** Opening Task material block **

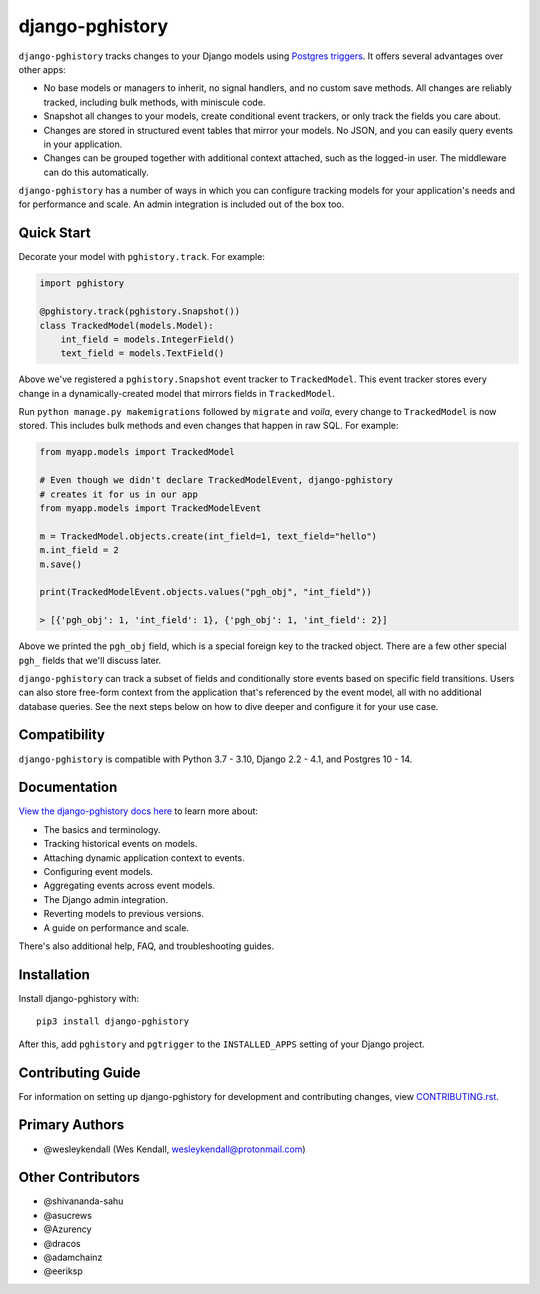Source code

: django-pghistory
################

``django-pghistory`` tracks changes to your Django models
using `Postgres triggers <https://www.postgresql.org/docs/current/sql-createtrigger.html>`__.
It offers several advantages over other apps:

* No base models or managers to inherit, no signal handlers, and no custom save methods.
  All changes are reliably tracked, including bulk methods, with miniscule code.
* Snapshot all changes to your models, create conditional event trackers, or only
  track the fields you care about.
* Changes are stored in structured event tables that mirror your models. No JSON, and you
  can easily query events in your application.
* Changes can be grouped together with additional context attached, such as the logged-in
  user. The middleware can do this automatically.

``django-pghistory`` has a number of ways in which you can configure tracking models
for your application's needs and for performance and scale. An admin integration
is included out of the box too.

.. _quick_start:

Quick Start
===========

Decorate your model with ``pghistory.track``. For example:

.. code-block:: python

    import pghistory

    @pghistory.track(pghistory.Snapshot())
    class TrackedModel(models.Model):
        int_field = models.IntegerField()
        text_field = models.TextField()


Above we've registered a ``pghistory.Snapshot`` event tracker to ``TrackedModel``.
This event tracker stores every change in a dynamically-created
model that mirrors fields in ``TrackedModel``.

Run ``python manage.py makemigrations`` followed by ``migrate`` and
*voila*, every change to ``TrackedModel`` is now stored. This includes bulk
methods and even changes that happen in raw SQL. For example:

.. code-block:: python

    from myapp.models import TrackedModel

    # Even though we didn't declare TrackedModelEvent, django-pghistory
    # creates it for us in our app
    from myapp.models import TrackedModelEvent

    m = TrackedModel.objects.create(int_field=1, text_field="hello")
    m.int_field = 2
    m.save()

    print(TrackedModelEvent.objects.values("pgh_obj", "int_field"))

    > [{'pgh_obj': 1, 'int_field': 1}, {'pgh_obj': 1, 'int_field': 2}]

Above we printed the ``pgh_obj`` field, which is a special foreign key to the tracked
object. There are a few other special ``pgh_`` fields that we'll discuss later.

``django-pghistory`` can track a subset of fields and conditionally store events
based on specific field transitions. Users can also store free-form context
from the application that's referenced by the event model, all with no additional
database queries. See the next steps below on how to dive deeper and configure it
for your use case.

Compatibility
=============

``django-pghistory`` is compatible with Python 3.7 - 3.10, Django 2.2 - 4.1, and Postgres 10 - 14.

Documentation
=============

`View the django-pghistory docs here
<https://django-pghistory.readthedocs.io/>`_ to learn more about:

* The basics and terminology.
* Tracking historical events on models.
* Attaching dynamic application context to events.
* Configuring event models.
* Aggregating events across event models.
* The Django admin integration.
* Reverting models to previous versions.
* A guide on performance and scale.

There's also additional help, FAQ, and troubleshooting guides.

Installation
============

Install django-pghistory with::

    pip3 install django-pghistory

After this, add ``pghistory`` and ``pgtrigger`` to the ``INSTALLED_APPS``
setting of your Django project.

Contributing Guide
==================

For information on setting up django-pghistory for development and
contributing changes, view `CONTRIBUTING.rst <CONTRIBUTING.rst>`_.

Primary Authors
===============

- @wesleykendall (Wes Kendall, wesleykendall@protonmail.com)

Other Contributors
==================

- @shivananda-sahu
- @asucrews
- @Azurency
- @dracos
- @adamchainz
- @eeriksp
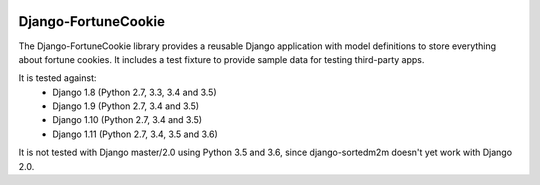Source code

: |Build Status| |PyPI Version| |PyPI License| |Python Versions|

Django-FortuneCookie
====================

The Django-FortuneCookie library provides a reusable Django application with 
model definitions to store everything about fortune cookies. It includes a test
fixture to provide sample data for testing third-party apps.

It is tested against:
 * Django 1.8 (Python 2.7, 3.3, 3.4 and 3.5)
 * Django 1.9 (Python 2.7, 3.4 and 3.5)
 * Django 1.10 (Python 2.7, 3.4 and 3.5)
 * Django 1.11 (Python 2.7, 3.4, 3.5 and 3.6)

It is not tested with Django master/2.0 using Python 3.5 and 3.6, since
django-sortedm2m doesn't yet work with Django 2.0.

.. |Build Status| image:: http://img.shields.io/travis/ninemoreminutes/django-fortunecookie.svg
   :target: https://travis-ci.org/ninemoreminutes/django-fortunecookie
.. |PyPI Version| image:: https://img.shields.io/pypi/v/django-fortunecookie.svg
   :target: https://pypi.python.org/pypi/django-fortunecookie/
.. |PyPI License| image:: https://img.shields.io/pypi/l/django-fortunecookie.svg
   :target: https://pypi.python.org/pypi/django-fortunecookie/
.. |Python Versions| image:: https://img.shields.io/pypi/pyversions/django-fortunecookie.svg
   :target: https://pypi.python.org/pypi/django-fortunecookie/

** Closing Task material block **

◆ Exercise prompt ◆
Please count the lines of the material above that contain "Postgres", and give only the number.

◆ Output for this task ◆
2